Mais il y a surtout, tous les partis centristes, démocrates et modérés qui peuvent représenter une force véritable sur la scène politique s’ils s’allient . Il s’agit de l’Alliance Démocratique, d’Ettakatol, d’Al Joumhouri, de Afek Tounes, du Parti du Travail Tunisien et du Mouvement du Peuple. Tous ces partis se rejoignent quelques parts dans les idées et dans la vision de la Tunisie de demain.

D’ailleurs l’on sait que depuis un certain moment des pourparlers, sont engagés entre les structures décisionnelles de ces partis en vue de former une alliance ou une coalition à l’occasion des prochaines élections aussi bien législative, qui accoucheront d’un parlement, que présidentielles.

Et c’est justement là où se situe le problème, et pour cause… Comme partout dans le monde de la politique, il existe et existera toujours un problème d’égo. Lorsque l’on sait que Ahmed Nejib Chebbi et Mustapha Ben Jaâfer, pour ne citer que ces deux poids lourds, sont séduits par l’investiture de la Présidence de la République, problème, il y a. Car ces deux potentiels candidats en ont rêvés toute leurs vie et il semble très difficile qu’un accord ou qu’un terrain d’entente soit trouvés concernant cette problématique, qui sera, sas aucun doute inévitable.

En effet les différents observateurs ne voient pas comment l’une de ces deux personnalités pourrait faire des concessions et céder aux envies et autres aspirations de l’autre…
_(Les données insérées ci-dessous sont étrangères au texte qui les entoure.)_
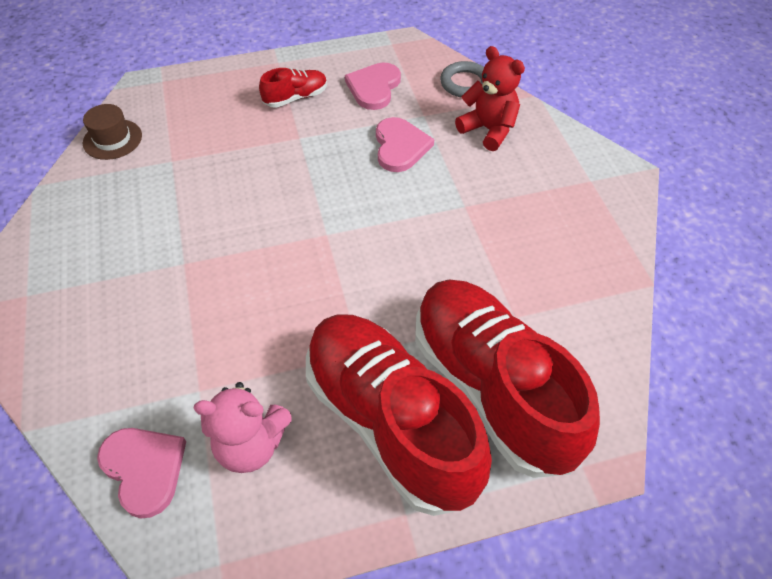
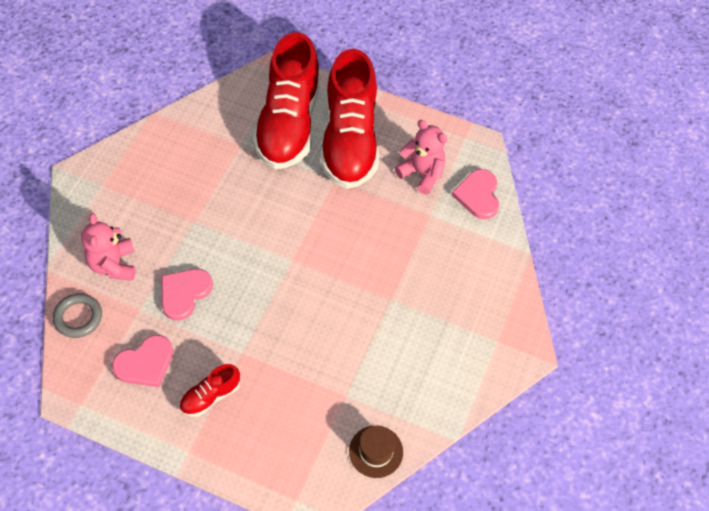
camera: 145 degrees left, 5 degrees up
red shoe [259,68,327,108] -> red shoe turned 45 degrees counterclockwise [179,364,240,417]
red teddy bear [455,46,525,151] -> pink teddy bear [81,213,136,281]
Certes le projet de ce pôle centriste est séduisant et laisse planer l’espoir pour une majorité de Tunisiens affamés de se faire représenter par une parti ou une alliance politique dans lequel ils pourront s’identifier, mais l’on craint que ce projet est dores et déjà voué à l’échec, tant l’envie de devenir le locataire de Carthage est pressante et pesante chez certains candidats.

Ceci sans prendre en considération l’existence d’autres candidats, aux ambitions démesurées, à l’instar de Yacine Brahim pour ne citer que cet exemple.

Toutefois, l’espoir fait vivre et on a bien le droit de rêver et de se dire que la raison l’emportera au final et que, grands politiciens qu’ils sont, ils arriveront bien à trouver une issue à cette problématique. Cependant il sera primordial de mettre sur la table des conversations tout ces points de discorde afin de donner la chance à ce futur projet de connaitre le jour et de vivre.